Однако всему этому трудно было поверить. И травничане, нетерпеливые и насмешливые, спрашивали друг друга, выслушав это сообщение: кто же это вырезал столько народу в Боснии, если в конаке живет такой ягненок? И все же эти сведения были верными. Единственная страсть визиря, если это можно назвать страстью, состояла в том, что он собирал разнообразные перья, хорошую бумагу и чернильные приборы.
В его коллекции была бумага со всех концов света – китайская, венецианская, французская, голландская, немецкая. Были чернильные приборы всевозможных форм – из металла, из слоновой кости, из особым образом обработанной кожи. Сам визирь писал редко и не был особенно искусен в письме, но со страстью собирал образцы каллиграфического искусства и хранил их свернутыми в трубочку в круглых деревянных или кожаных футлярах.
Особенно дорожил визирь своей коллекцией калемов (калем – заостренная палочка, которой на Востоке пользуются вместо гусиного пера). Делаются они обычно из стеблей бамбука, заостренных с одной стороны, а с другой – расщепленных в виде пера.
Сидя неподвижно, визирь с упоением перекатывал с ладони на ладонь калемы всех видов, цветов и размеров. Тут были бледно-желтые, почти белые, были красные – от розовых до почти черных, сверкавших, как вороненая сталь, и всех других цветов, какие только встречаются в природе; одни – тонкие, совершенно гладкие, как металлический прут, другие – с палец толщиной, узловатые. Некоторые носили следы причудливой игры природы: одни заканчивались наростом в форме черепа, на других узлы напоминали глаза. Калемы всех видов – из Турецкой империи, Персии и Египта – были представлены в коллекции хотя бы одним экземпляром. Она насчитывала более восьмисот калемов, из которых ни один не был похож на другие. Здесь не было ни одного из тех простых, дешевых калемов, которые можно купить на базаре, а были экземпляры, неповторимые по форме или по цвету; их визирь хранил в вате в особых лакированных китайских шкатулках.
В большой комнате, где было тихо, как в склепе, часами не было слышно ничего, кроме шуршания бумаги и стука этих калемов в руках визиря: он измерял их и сравнивал, писал ими стилизованные буквы и вензеля чернилами разных цветов, затем вытирал их и чистил специальной губкой и опять убирал на место.
Так он коротал время, а в Травнике оно тянется невероятно медленно.

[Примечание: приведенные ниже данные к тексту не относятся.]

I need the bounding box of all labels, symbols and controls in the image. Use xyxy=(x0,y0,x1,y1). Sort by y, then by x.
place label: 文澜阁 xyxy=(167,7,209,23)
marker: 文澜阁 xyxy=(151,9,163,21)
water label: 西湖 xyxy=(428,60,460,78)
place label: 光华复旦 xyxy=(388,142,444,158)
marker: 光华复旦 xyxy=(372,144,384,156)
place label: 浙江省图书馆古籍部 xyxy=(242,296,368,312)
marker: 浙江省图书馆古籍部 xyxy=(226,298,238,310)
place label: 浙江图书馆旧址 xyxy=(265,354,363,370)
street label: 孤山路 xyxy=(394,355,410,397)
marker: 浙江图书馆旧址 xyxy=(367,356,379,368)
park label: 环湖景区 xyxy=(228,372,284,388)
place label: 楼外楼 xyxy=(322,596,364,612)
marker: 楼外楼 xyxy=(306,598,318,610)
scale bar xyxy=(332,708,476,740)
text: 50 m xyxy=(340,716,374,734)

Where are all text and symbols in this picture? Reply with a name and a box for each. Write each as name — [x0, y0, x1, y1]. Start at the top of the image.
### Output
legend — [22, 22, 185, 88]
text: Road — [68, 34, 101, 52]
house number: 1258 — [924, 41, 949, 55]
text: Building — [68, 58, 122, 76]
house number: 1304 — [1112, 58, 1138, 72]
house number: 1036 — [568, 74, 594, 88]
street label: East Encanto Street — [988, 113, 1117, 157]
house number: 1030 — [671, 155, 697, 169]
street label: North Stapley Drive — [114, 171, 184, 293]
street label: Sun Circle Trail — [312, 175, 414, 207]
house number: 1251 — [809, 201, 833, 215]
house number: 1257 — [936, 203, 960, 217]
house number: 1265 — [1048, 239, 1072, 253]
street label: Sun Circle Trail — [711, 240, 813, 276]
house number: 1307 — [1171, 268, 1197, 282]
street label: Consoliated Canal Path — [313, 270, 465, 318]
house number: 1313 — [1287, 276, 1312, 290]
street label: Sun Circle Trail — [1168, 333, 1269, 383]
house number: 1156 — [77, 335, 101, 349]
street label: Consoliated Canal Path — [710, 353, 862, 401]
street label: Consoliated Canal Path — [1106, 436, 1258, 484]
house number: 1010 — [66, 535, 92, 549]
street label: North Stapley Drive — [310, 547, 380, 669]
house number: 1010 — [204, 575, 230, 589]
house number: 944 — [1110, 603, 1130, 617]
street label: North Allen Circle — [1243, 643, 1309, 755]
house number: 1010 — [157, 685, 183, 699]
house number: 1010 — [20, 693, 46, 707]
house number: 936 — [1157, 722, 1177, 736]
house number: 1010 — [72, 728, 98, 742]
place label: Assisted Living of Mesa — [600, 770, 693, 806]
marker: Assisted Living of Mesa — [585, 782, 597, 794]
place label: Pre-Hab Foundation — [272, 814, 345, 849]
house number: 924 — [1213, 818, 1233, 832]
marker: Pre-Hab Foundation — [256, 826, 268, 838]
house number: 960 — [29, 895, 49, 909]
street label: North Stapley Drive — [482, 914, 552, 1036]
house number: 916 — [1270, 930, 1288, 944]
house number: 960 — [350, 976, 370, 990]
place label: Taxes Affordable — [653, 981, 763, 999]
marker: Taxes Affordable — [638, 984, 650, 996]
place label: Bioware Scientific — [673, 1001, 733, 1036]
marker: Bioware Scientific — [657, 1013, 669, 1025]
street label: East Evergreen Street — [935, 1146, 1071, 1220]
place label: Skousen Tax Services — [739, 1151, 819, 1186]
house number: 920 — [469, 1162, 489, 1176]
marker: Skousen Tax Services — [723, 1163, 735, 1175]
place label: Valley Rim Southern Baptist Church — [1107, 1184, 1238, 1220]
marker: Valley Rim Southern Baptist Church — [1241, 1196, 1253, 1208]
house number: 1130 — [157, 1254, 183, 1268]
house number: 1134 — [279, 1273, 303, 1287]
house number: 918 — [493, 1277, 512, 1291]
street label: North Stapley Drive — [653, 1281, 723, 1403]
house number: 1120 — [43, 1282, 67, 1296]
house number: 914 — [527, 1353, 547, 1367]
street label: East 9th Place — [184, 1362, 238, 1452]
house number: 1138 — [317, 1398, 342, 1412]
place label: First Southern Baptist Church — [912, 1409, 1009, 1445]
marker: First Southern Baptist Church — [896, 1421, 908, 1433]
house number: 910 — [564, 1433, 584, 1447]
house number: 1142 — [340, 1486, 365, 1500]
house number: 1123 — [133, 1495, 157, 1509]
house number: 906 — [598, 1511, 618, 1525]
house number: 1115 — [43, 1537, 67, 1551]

И пока визирь проводил время за своими калемами, весь поглощенный этим невинным занятием, люди по всей Боснии с затаенным страхом и тревогой спрашивали себя: «А что там делает и замышляет визирь?» И каждый был склонен верить худшему и в замкнутости и молчании невидимого визиря усматривать неопределенную опасность даже лично для себя или для своих близких. И каждый представлял себе визиря совсем другим, занятым каким-то иным делом, значительным и кровавым.
Кроме занятий калемами, бумагой и каллиграфией, визирь каждый день навещал слона, осматривал его со всех сторон, бросал ему траву или фрукты, давал шепотом шутливые прозвища, но никогда не дотрагивался до него.